Mardi 1 avril 2003
Etat sanguin, Aude n'oublie pas le premier avril
Lorsque j'ai mentionné hier les nausées de Aude, je n'ai pas eu le temps d'ajouter que Aude n'avait plus de Litican depuis le matin et avait également pris sa dernière de Zofran durant la journée.
Aude a passé une bonne nuit. Elle a encore vomi par deux fois au lever. Elle était faible et susceptible avant d'aller à l'hôpital pour la prise de sang.
Elle n'avait toutefois pas oublié que nous étions le premier avril et préparait des poissons lorsque je suis rentré de l'école où j'ai conduit assez tard les garçons.
Nous sommes ensuite allés à l'HUDERF où la prise de sang a été réalisée par le doigt, ce qui n'est visiblement pas très agréable (mais le docteur S. avait insisté pour ce type de prélèvement pour avoir une bonne idée du taux de plaquettes dans le sang).
Nous avons discuté avec le personnel soignant des nausées de Aude. Le docteur S. a conseillé de prescrire de l'Oradexan, un corticoïde "plus approprié à sa pathologie cérébrale que les médicaments prescrits pour les nausées liées à la chimiothérapie". Un médecin nous a expliqué le soir que la cortisone est aussi utilisée comme antiémétique.
De retour à la maison, Aude était plus détendue et blaguait même durant le repas. Elle adore habituellement les soupes à base de pâtes chinoises. Elle a choisi ce menu et pour une fois, elle a bien mangé.
Vers 15h00, elle a dormi une demi-heure. Elle s'est réveillé en bonne forme, blanguant et riant. Nous retrouvions là Aude comme nous la connaissions, ou presque, en étonnante forme, malgré quelques signes de faiblesse.
Sans nouvelles des examens du matin, Vieng a téléphoné à l'hôpital, où l'infirmière a déclaré que les ordinateurs étaient en panne, qu'elle ne pouvait accéder aux données et qu'il fallait retéléphoner demain. Les ordinateurs ignorent tout de l'angoisse des parents, évidemment, à moins qu'ils ne soient utilisés comme arguments pour masquer de moins bonnes nouvelles qui ne nous seront dévoilées que demain par une personne autorisée ? Le doute et l'angoisse s'entremêlent !
Toute la fin de l'après-midi, Aude rit, blague, se montre espiègle, colle des poissons d'avril à toutes les personnes qui sont à sa portée ! Au point qu'il faut parfois même la reprendre, voire, instants tragiques pour nous, la gronder. Le soir, elle réclame à nouveau une soupe de pâtes chinoises et mange un peu plus que la veille.

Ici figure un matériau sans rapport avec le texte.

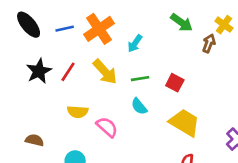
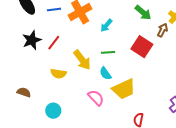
yellow arrow: (105, 72) -> (82, 60), moved
red square: (175, 83) -> (142, 47), moved, size x1.5
yellow trapezoid: (184, 123) -> (124, 89), moved, turned 120
pink semicircle: (107, 127) -> (96, 98), moved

Le voyage à Paris il y a quinze jours nous a redonné force, paix et, très curieusement, une certaine joie intérieure par moment, sans doute la délivrance d'avoir trouvé quelques médecins qui voulaient encore se battre avec nous pour tenter de sauver Aude, sûrement la force que donne le soutien si intense que vous nous témoignez chacun, par delà nos doutes, l'Espérance inexplicable que Dieu réalise là aussi son plan d'Amour sur chacun de nous, aussi difficile que cela puisse être à comprendre et donc à accepter.
Nous ne sommes pas fait d'un autre bois que celui qui compose chacun de nous. Aude nous pousse à garder le cap, si possible sans céder au désarroi du moyen terme, en saisissant chaque moment du présent, au jour le jour, instants après instants. Parfois trop lourd fardeau, parfois flot de grâces qui nous est accordé alors que tant de parents ont perdu un enfant, parfois plusieurs, sans avoir l'occasion même de les serrer dans leurs bras avant l'ultime au-revoir.
Et malgré ces motions, les tempêtes, les orages continuent d'éclater en nous -et entre nous-, aussi stupide que cela puisse paraître lorsque nous retrouvons un peu de notre lucidité. Vous comprenez j'en suis sûr que je ne m'étende pas sur ces moments de désespoir et de doutes.